DATA TO USE:
• • • • •

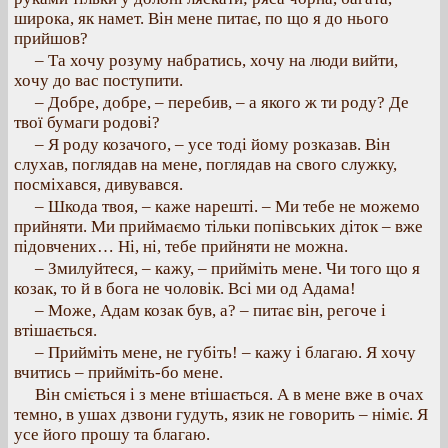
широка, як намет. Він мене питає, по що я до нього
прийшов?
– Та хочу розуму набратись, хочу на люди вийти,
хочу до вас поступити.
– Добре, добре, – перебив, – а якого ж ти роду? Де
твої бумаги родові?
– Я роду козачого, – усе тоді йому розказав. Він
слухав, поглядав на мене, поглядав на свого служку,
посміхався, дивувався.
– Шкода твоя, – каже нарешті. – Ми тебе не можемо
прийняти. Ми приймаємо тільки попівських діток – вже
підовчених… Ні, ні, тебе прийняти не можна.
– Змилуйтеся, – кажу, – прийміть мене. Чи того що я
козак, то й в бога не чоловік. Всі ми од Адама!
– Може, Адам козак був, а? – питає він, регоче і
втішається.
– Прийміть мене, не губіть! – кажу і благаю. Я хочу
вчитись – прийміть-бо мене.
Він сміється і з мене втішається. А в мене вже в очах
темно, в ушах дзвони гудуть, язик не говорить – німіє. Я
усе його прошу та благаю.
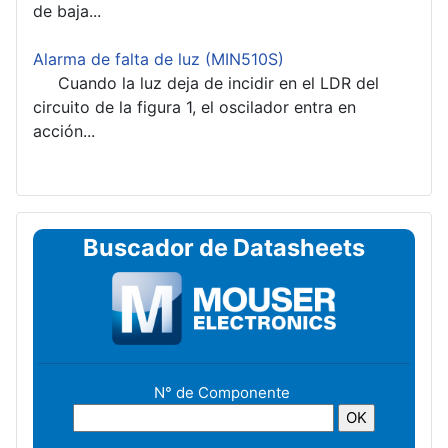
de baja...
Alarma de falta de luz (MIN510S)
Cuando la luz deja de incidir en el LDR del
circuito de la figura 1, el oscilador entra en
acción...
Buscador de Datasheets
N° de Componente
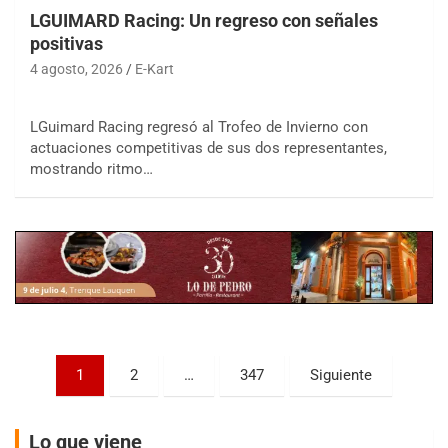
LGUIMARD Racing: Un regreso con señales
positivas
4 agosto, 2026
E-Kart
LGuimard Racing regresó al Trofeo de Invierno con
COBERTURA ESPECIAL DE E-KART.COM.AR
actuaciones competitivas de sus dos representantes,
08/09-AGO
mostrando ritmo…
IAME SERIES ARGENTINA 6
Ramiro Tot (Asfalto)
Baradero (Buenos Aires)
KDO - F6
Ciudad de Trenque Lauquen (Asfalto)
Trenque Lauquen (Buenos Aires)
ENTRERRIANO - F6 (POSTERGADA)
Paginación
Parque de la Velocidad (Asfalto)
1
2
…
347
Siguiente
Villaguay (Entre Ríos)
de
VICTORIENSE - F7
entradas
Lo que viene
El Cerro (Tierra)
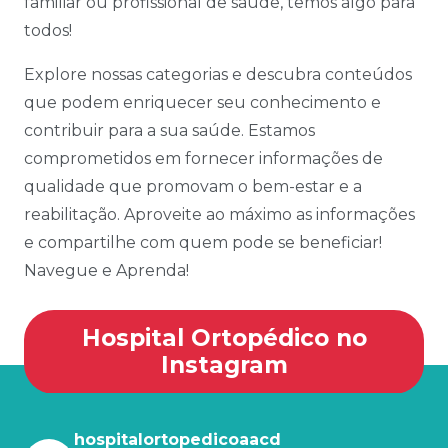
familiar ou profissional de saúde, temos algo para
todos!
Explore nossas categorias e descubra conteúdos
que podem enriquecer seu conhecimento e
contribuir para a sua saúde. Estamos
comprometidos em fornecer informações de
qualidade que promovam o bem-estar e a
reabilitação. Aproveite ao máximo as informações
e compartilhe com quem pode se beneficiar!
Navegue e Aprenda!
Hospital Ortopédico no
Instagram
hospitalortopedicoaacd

• • • • •

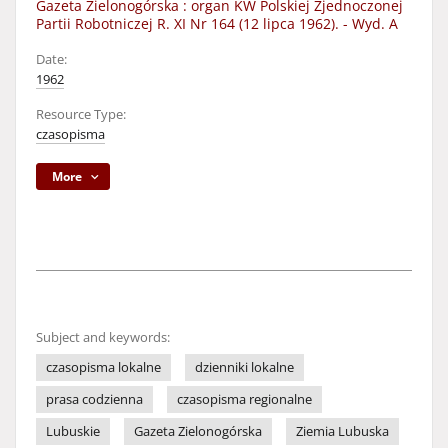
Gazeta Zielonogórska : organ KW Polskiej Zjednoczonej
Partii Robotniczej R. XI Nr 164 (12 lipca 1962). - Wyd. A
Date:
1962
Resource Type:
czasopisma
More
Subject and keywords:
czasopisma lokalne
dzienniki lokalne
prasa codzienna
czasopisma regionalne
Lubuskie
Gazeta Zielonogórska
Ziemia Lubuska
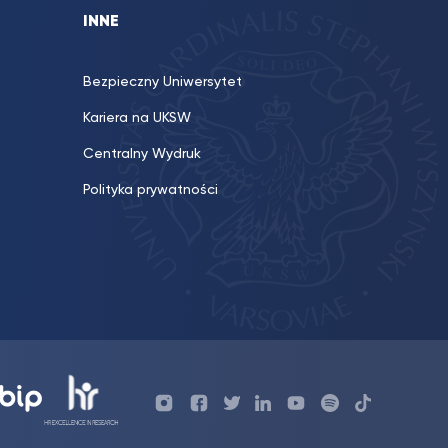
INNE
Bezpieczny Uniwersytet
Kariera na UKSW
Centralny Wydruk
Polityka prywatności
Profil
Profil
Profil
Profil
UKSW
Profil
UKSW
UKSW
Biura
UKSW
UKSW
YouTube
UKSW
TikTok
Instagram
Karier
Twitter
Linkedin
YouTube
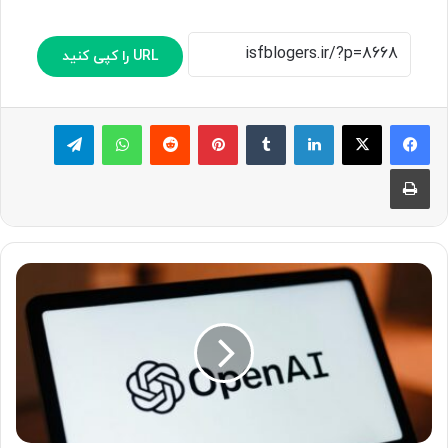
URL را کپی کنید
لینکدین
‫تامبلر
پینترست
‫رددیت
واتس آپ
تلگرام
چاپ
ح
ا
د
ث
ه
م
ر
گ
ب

• • • • •

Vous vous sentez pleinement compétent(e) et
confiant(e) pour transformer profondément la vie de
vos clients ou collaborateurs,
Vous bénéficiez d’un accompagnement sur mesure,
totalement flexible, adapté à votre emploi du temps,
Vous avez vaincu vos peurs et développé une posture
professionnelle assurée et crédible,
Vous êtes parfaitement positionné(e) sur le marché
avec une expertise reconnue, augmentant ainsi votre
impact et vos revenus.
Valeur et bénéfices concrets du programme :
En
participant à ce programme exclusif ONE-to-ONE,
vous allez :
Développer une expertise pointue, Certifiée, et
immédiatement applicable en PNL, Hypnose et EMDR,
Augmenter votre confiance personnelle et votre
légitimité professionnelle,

• • • • •

ACTIVITY:
Give back exactly the lines of the listing above from the one that contains "circuito de la" up to and including the one that contains "hospitalortopedicoaacd", but not the pictures, and no other lines.

EXERCISE SOLUTION:
circuito de la figura 1, el oscilador entra en
acción...
Buscador de Datasheets
N° de Componente
LGUIMARD Racing: Un regreso con señales
positivas
4 agosto, 2026
E-Kart
LGuimard Racing regresó al Trofeo de Invierno con
COBERTURA ESPECIAL DE E-KART.COM.AR
actuaciones competitivas de sus dos representantes,
08/09-AGO
mostrando ritmo…
IAME SERIES ARGENTINA 6
Ramiro Tot (Asfalto)
Baradero (Buenos Aires)
KDO - F6
Ciudad de Trenque Lauquen (Asfalto)
Trenque Lauquen (Buenos Aires)
ENTRERRIANO - F6 (POSTERGADA)
Paginación
Parque de la Velocidad (Asfalto)
1
2
…
347
Siguiente
Villaguay (Entre Ríos)
de
VICTORIENSE - F7
entradas
Lo que viene
El Cerro (Tierra)
familiar ou profissional de saúde, temos algo para
todos!
Explore nossas categorias e descubra conteúdos
que podem enriquecer seu conhecimento e
contribuir para a sua saúde. Estamos
comprometidos em fornecer informações de
qualidade que promovam o bem-estar e a
reabilitação. Aproveite ao máximo as informações
e compartilhe com quem pode se beneficiar!
Navegue e Aprenda!
Hospital Ortopédico no
Instagram
hospitalortopedicoaacd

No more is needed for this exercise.